[[ SOURCE EXTRACT, beginning ]]
Monday, June 12, 2006

Spot The Neocon Story Plant, Part 54 (At Least)

When the history books are written, many years from now, about the current manufactured crisis over Iran's nuclear program, the U.K.'s Daily Telegraph will stand out as one of the media organs which shilled most assidiously for the warmongers. It seems as if every week, since around last May, the Torygraph has had a scaremongering story about Iran - oftimes more than one. Every single one of those stories has been written by Torygraph shills Phil Sherwell and Con Coughlin and every single one has been based on "Iranian dissident groups" (i.e. the MeK), Pentagon spokemen speaking anonymously, "intelligence experts" who turn out to be lying hacks with an agenda like Ken Timmerman or, as in the case of today's bit of hackery, an unnamed "senior western diplomat working with the IAEA".

Today's scary story involves intelligence, presented by nation or agency unnamed, to the IAEA purporting to show that a secret parallel military nuclear program has been transplanted from Lavizan to a new secret complex outside Teheran. Like all such "secret projects", the complex is underground (probably built for the evil Mullahs by those evil Russians) - thus precluding satellite observation - and it seems no-one ever noticed the huge earthmoving operation its construction would have entailed.
“This is a truly alarming development,” said a senior western diplomat working with the IAEA. “This evidence indicates that the Iranians remain committed to developing nuclear weapons, despite their claims to the contrary that their nuclear ambitions are entirely peaceful.”
The article itself, like all Coughlin and Sherwell's concoctions, is a masterpiece of half-stated facts designed to lead a casual or stupid reader down a garden path which those with an agenda for personal gain are happy to see them take. We are told the source for the report is that famous and loquacious unnamed "senior western diplomat working with the IAEA". That's designed to make the reader think this is officially leaked by someone actually working for the IAEA and who knows what the professionals at the Agency are working on. It's a smoke screen. There are 139 member states of the IAEA and at any time 35 nations are represented on the governing council. Each has a small coterie of accredited diplomats, not all of whom would know a nuclear fuel cycle if it bit their ass. None of those diplomats work for the 2,200 person IAEA Secretariat, which is the professional arm of the IAEA - you know, the inspectors, scientists and such who actually know what they are talking about and do the real work. In fact, none work for the IAEA at all, they all work for their member nations.

That leads us to the next half-truth, as Coughlin tells us that "IAEA officials are studying new intelligence indicating that the Lavizan research project has been moved to a secret military location outside Teheran". Well yes, I am sure they are. IAEA officials study everything that is brought to them on such a subject. The BIG questions are - do they believe it, and which officials are we talking about here, the Secretariat's officials or the horde of diplomats who make up the General Council?

Over the last year and more, a huge amount of supposed "intelligence", much of it derived from MeK sources or the "research" of people like Ken Timmerman has been dumped in the laps of the IAEA. More, IAEA members like the U.S. and Israel have also come forward with "intelligence", the sources and reliability of which cannot be divulged for national security reasons, for IAEA consideration. There has literally been a mountain of the stuff. Secret tunnel complexes, secret enrichment plants, secret missile warhead plans, mysterious particles of highly enriched uranium which didn't come from declared processes, detailled plans for all of the above on a laptop some guy down the pub gave them...
[[ SOURCE EXTRACT, end ]]
=== TASKS TO CARRY OUT ===
A. According to the blog post, how many member states does the IAEA have?
B. Reproduce the passage of the blog post starting at "Today's scary story" and ending at "would have entailed.".
C. List every source that the blog post says the Telegraph's stories about Iran have been based on.
[[ RECORDS SUPPLIED, beginning ]]
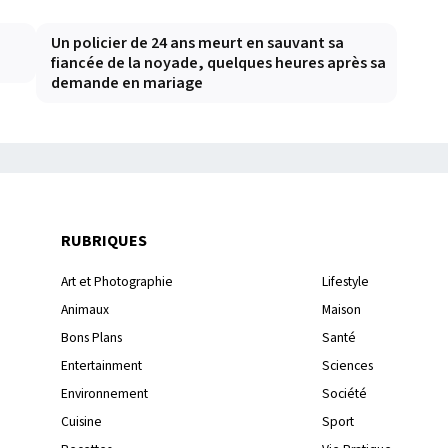
Un policier de 24 ans meurt en sauvant sa
fiancée de la noyade, quelques heures après sa
demande en mariage
RUBRIQUES
Art et Photographie
Lifestyle
Animaux
Maison
Bons Plans
Santé
Entertainment
Sciences
Environnement
Société
Cuisine
Sport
[[ RECORDS SUPPLIED, end ]]
=== SOLUTIONS BY TASK ===
A. The IAEA has 139 member states.

B.
Today's scary story involves intelligence, presented by nation or agency unnamed, to the IAEA purporting to show that a secret parallel military nuclear program has been transplanted from Lavizan to a new secret complex outside Teheran. Like all such "secret projects", the complex is underground (probably built for the evil Mullahs by those evil Russians) - thus precluding satellite observation - and it seems no-one ever noticed the huge earthmoving operation its construction would have entailed.

C.
- "Iranian dissident groups" (the MeK)
- Pentagon spokesmen speaking anonymously
- "intelligence experts" such as Ken Timmerman
- an unnamed "senior western diplomat working with the IAEA"